**Brief 1:** Copy the part of the thread on Presbyterianism and the Church of England from "As a Presbyterian" to "1839), p. 42.".

**Document extract:**
---------------

# Presbyterianism Defended on the Church of England



## Reformed Covenanter (Aug 15, 2021)

The respective claims of prelacy and presbyterianism are canvassed freely; and while the unscriptural character of prelacy itself, and the abuses of the Church of England are fully exposed, no attempt is made to denounce that portion of the Christian commonwealth as not being a church of Christ.

We seek not her injury, but we earnestly desire her reformation, and until such reformation take place, we believe it to be a special duty to build up our people in the faith of those principles for which their fathers bled; and which we still esteem to be of divine authority.

Preface to _Presbyterianism Defended, and the Arguments of Modern of Prelacy Examined and Refuted, in Four Discourses, by Ministers of the Synod of Ulster_ (Glasgow: William Collins, 1839), iv.


----------



## Reformed Covenanter (Aug 19, 2021)

Another observation from the same source:

As a Presbyterian I admit that the Church of England has the keys, but I maintain that the Presbyterian church has them also in possession, and that she keeps them in better order.

William D. Killen, ‘Discourse I’ in _Presbyterianism Defended, and the Arguments of Modern of Prelacy Examined and Refuted, in Four Discourses, by Ministers of the Synod of Ulster_ (Glasgow: William Collins, 1839), p. 42.


----------

---------------

**Data supplied:**

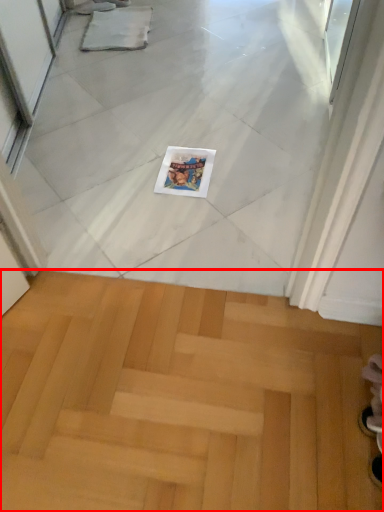
Question: From the image's perspective, what is the correct spatial relationship of stairwell (annotated by the red box) in relation to magazine?

Choices:
 (A) above
 (B) below

Answer: (B)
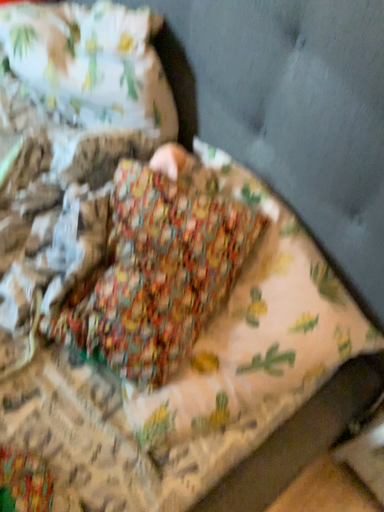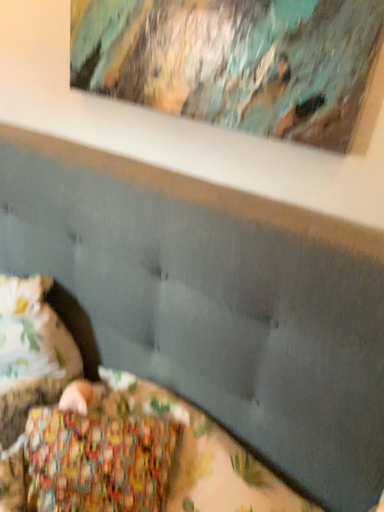
Question: Which way did the camera rotate in the video?

Choices:
 (A) rotated downward
 (B) rotated upward

Answer: (B)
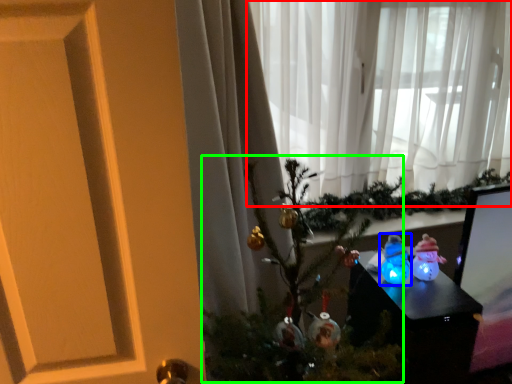
Question: Based on their relative distances, which object is nearer to curtain (highlighted by a red box)? Choose from toy (highlighted by a blue box) and christmas tree (highlighted by a green box).

Choices:
 (A) toy
 (B) christmas tree

Answer: (B)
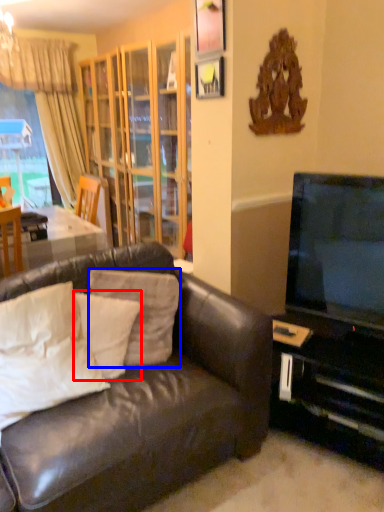
Question: Which object is further to the camera taking this photo, pillow (highlighted by a red box) or pillow (highlighted by a blue box)?

Choices:
 (A) pillow
 (B) pillow

Answer: (B)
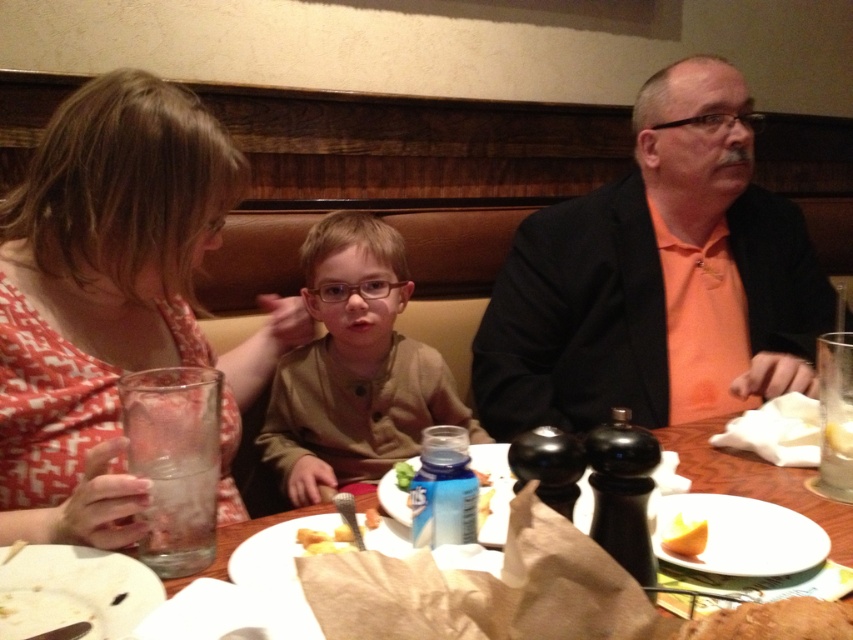
Question: Does yellowish matte bread at center appear over yellow matte cheese at plate center?

Choices:
 (A) yes
 (B) no

Answer: (A)

Question: Which point is closer to the camera taking this photo?

Choices:
 (A) (732, 624)
 (B) (485, 483)
 (C) (550, 276)
 (D) (663, 538)

Answer: (A)

Question: Which point is closer to the camera?

Choices:
 (A) yellow sponge at center
 (B) orange matte jacket at upper right

Answer: (A)

Question: Which point is farther from the camera taking this photo?

Choices:
 (A) (666, 534)
 (B) (376, 525)

Answer: (B)

Question: From the image, what is the correct spatial relationship of blue plastic bottle at center in relation to yellow matte cheese at plate center?

Choices:
 (A) left
 (B) right

Answer: (A)

Question: Does brown crumbly bread at lower right have a greater width compared to yellow sponge at center?

Choices:
 (A) yes
 (B) no

Answer: (A)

---------------

**Brief 2:** Rewrite the rows from the line with "Question: Which way" to the line with "Question: Which point is farther", putting "viewer" wherever "camera" appears and changing nothing else. Leave the pictures out of your answer.

**Exercise result 1:**
As a Presbyterian I admit that the Church of England has the keys, but I maintain that the Presbyterian church has them also in possession, and that she keeps them in better order.

William D. Killen, ‘Discourse I’ in _Presbyterianism Defended, and the Arguments of Modern of Prelacy Examined and Refuted, in Four Discourses, by Ministers of the Synod of Ulster_ (Glasgow: William Collins, 1839), p. 42.

**Exercise result 2:**
Question: Which way did the viewer rotate in the video?

Choices:
 (A) rotated downward
 (B) rotated upward

Answer: (B)
Question: Based on their relative distances, which object is nearer to curtain (highlighted by a red box)? Choose from toy (highlighted by a blue box) and christmas tree (highlighted by a green box).

Choices:
 (A) toy
 (B) christmas tree

Answer: (B)
Question: Which object is further to the viewer taking this photo, pillow (highlighted by a red box) or pillow (highlighted by a blue box)?

Choices:
 (A) pillow
 (B) pillow

Answer: (B)
Question: Does yellowish matte bread at center appear over yellow matte cheese at plate center?

Choices:
 (A) yes
 (B) no

Answer: (A)

Question: Which point is closer to the viewer taking this photo?

Choices:
 (A) (732, 624)
 (B) (485, 483)
 (C) (550, 276)
 (D) (663, 538)

Answer: (A)

Question: Which point is closer to the viewer?

Choices:
 (A) yellow sponge at center
 (B) orange matte jacket at upper right

Answer: (A)

Question: Which point is farther from the viewer taking this photo?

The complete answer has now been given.